Taiwan’s exports rose for a 15th straight month in September, with the stronger-than-expected pace setting a new record, as the island’s manufacturers faced sustained demand amid a global shortage of computer chips and for consumer electronics.
Exports in September were the highest monthly figure on record, rising 29.2% from a year earlier to $39.65 billion, the Ministry of Finance said on Friday.
Analysts in a Reuters poll had forecast a rise of 25% for September, compared with a 26.9% increase in August.
The ministry attributed the growth to robust demand and rising prices for chips, a shortage of which has crippled car plants globally and is affecting consumer electronics, and the gradual post-pandemic economic bounce back around the world.
Electronics exports hit a record high in September at $16.58 billion, with semiconductor exports growing 27.6% from a year earlier.
Firms such as Taiwan Semiconductor Manufacturing Co Ltd (TSMC) are major suppliers to Apple Inc and other global tech giants, as well as providers of chips for auto companies and lower-end consumer electronics.

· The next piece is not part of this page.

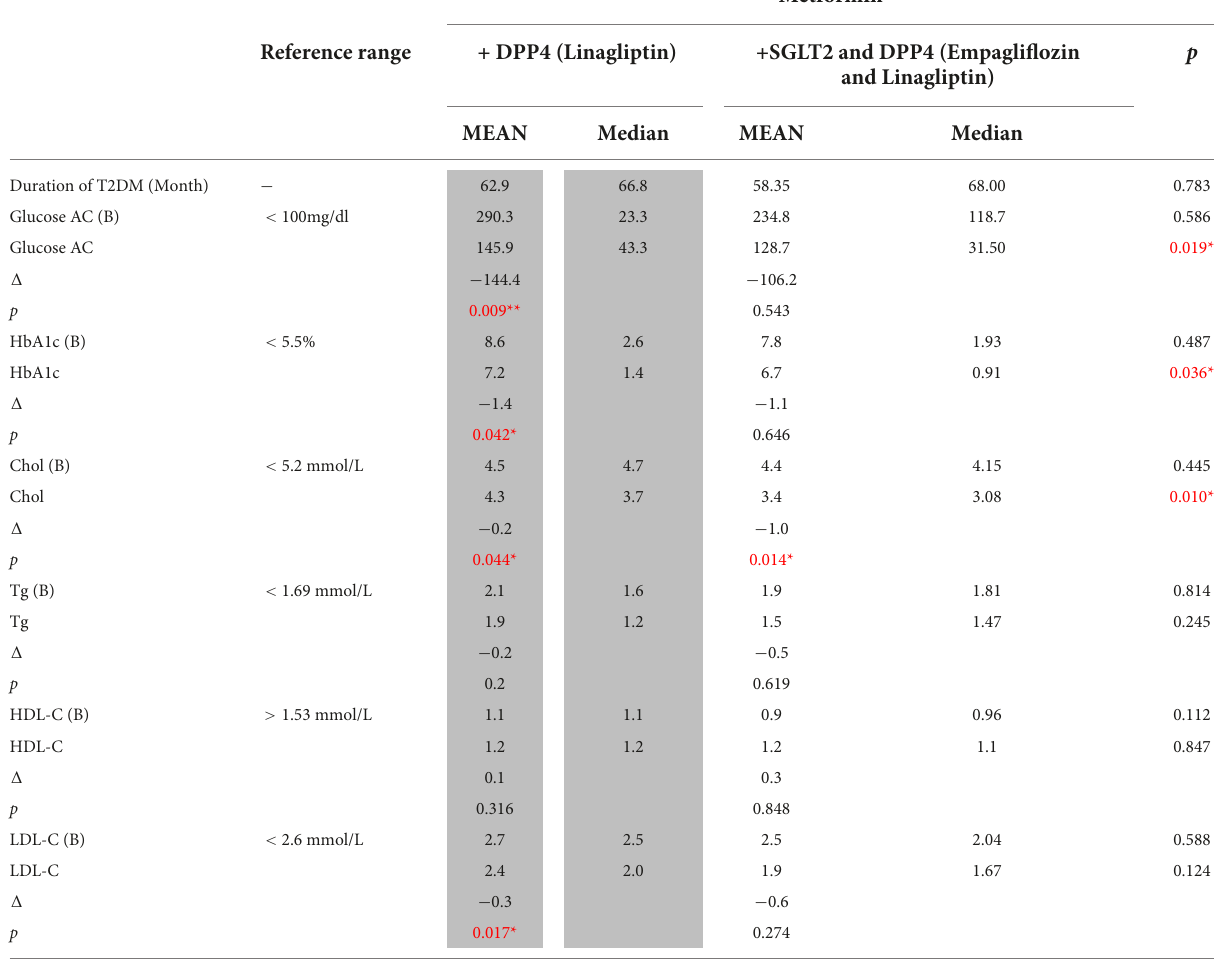
TABLE 3 Effects of metformin with linagliptin dual therapy and metformin with linagliptin and empagliflozin triple therapy on lipid profile and blood glucose control of patients with type 2 diabetes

The ministry warned of risks ahead, including uncertainty over the COVID-19 pandemic and the effect of power cuts in China on supply chains. But it said the outlook for the fourth quarter was good, with new consumer electronics hitting the market and the year-end holiday season, traditionally a busy time for Taiwan’s tech firms, helping exports.
September exports to China, Taiwan’s largest trading partner, grew an annual 23.1% to $17.49 billion, while exports to the United States jumped 34% on year.
Imports leapt 40.4%, slightly under economists’ expectations for a 41.2% rise and an increase of 46.3% in August. Taiwan could see October exports increase in the range of 21% to 25% compared with a year earlier, the ministry added. China will release its trade data on Oct. 13.